The production is arresting to look at, with Bradley's floating set pieces and
lighting designer Scott Zielinski's harsh white beams in marked contrast to
Mara Blumenfeld's lavish costumes, the regal blacks and silvers of court dress
giving way to shocking reds and blues as the lovers come undone in the woods.

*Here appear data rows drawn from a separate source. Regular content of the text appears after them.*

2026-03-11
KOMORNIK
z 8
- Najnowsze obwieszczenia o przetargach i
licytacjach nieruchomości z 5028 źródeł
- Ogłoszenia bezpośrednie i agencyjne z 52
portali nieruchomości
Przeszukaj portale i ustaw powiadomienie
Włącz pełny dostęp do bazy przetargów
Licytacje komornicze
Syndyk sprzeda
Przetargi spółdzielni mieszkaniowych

Still, there are some inconsistencies: Francesca Faridany's Titania is as
ravishingly Pre-Raphaelite as her bower, but her train of winged fairies --
mostly children -- are almost goofily turned out, in tutus, bright tights, and
diddly-boppers. Michael Bodeen's original music is as richly textured as the
costumes.
Among the performers, the physically adroit Hara (whose last Huntington outing
was as the athletic Monkey of Zimmerman's Journey to the West) is the
most interesting -- a convincing combination of elf and animal. And the moment
when his Puck suddenly leaps up onto the shoulders of John Wojda's tall Oberon
is gorgeous. But Hara tosses off his speeches; there's no poetry in him. Wojda
best handles the verse and makes a stately if lackluster Oberon/Theseus.

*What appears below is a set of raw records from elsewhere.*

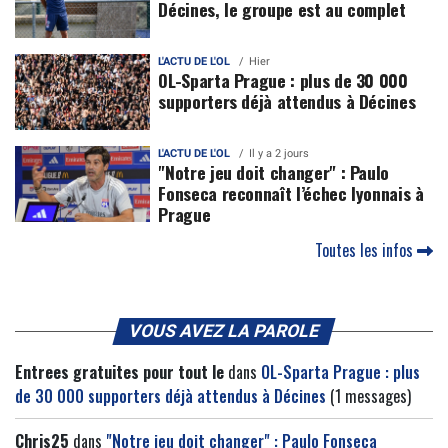
Décines, le groupe est au complet
L'ACTU DE L'OL
Hier
OL-Sparta Prague : plus de 30 000
supporters déjà attendus à Décines
L'ACTU DE L'OL
Il y a 2 jours
"Notre jeu doit changer" : Paulo
Fonseca reconnaît l’échec lyonnais à
Prague
Toutes les infos
VOUS AVEZ LA PAROLE
Entrees gratuites pour tout le
dans
OL-Sparta Prague : plus
de 30 000 supporters déjà attendus à Décines
(1 messages)
Chris25
dans
"Notre jeu doit changer" : Paulo Fonseca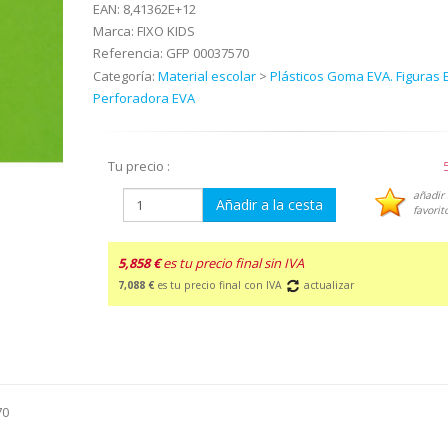
EAN:
8,41362E+12
Marca:
FIXO KIDS
Referencia:
GFP 00037570
Categoría:
Material escolar
>
Plásticos Goma EVA. Figuras 
Perforadora EVA
Tu precio :
añadir 
Añadir a la cesta
favorit
5,858 €
es tu precio final sin IVA
7,088 €
es tu precio final con IVA
actualizar
70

Faridany, so delightful in the Huntington's The Game of Love and Chance,
is here a Titania less lyrical than vexed. Among the lovers, Rafferty's Helena
is awfully contemporary but full of dizzy spunk, whereas Meredith Zinner's
Hermia is a spitfire whose relentless cuteness had me rooting for Helena in the
cat fight. The Demetrius of Kevin Daniels and Lysander of Michael Medico are
just bland.
As a plummy Bottom, Dixon is laughable yet dignified -- a veritable Gielgud
among the mechanicals. And there are poignantly funny turns by Larry Paulsen as
rube-impresario Quince and Robert Saoud as a dazedly stagestruck Snout. The
interplay among the on-stage audience members (in a row of theater seats) and
performers during the act-five play within the play is clever, with Jesse
Weaver, as Flute, providing the highlight of "The most lamentable comedy, and
most cruel death of Pyramus and Thisby": the heroine's outlandish suicide by
sword-through-the-head.
In the end, though, this carefully considered but insufficiently propelled
production is part Dream, part snooze. I've seen some memorable
productions of Shakespeare's comedy, among them Alvin Epstein's, which
incorporated Purcell's music for The Faerie Queen, and Peter Brook's,
which framed the acrobatic action in a gleaming white box. This one's heady --
but without the "seething brains" and "shaping fantasies" Theseus attributes to
those exemplars of imagination, the lunatic, the lover, and the poet.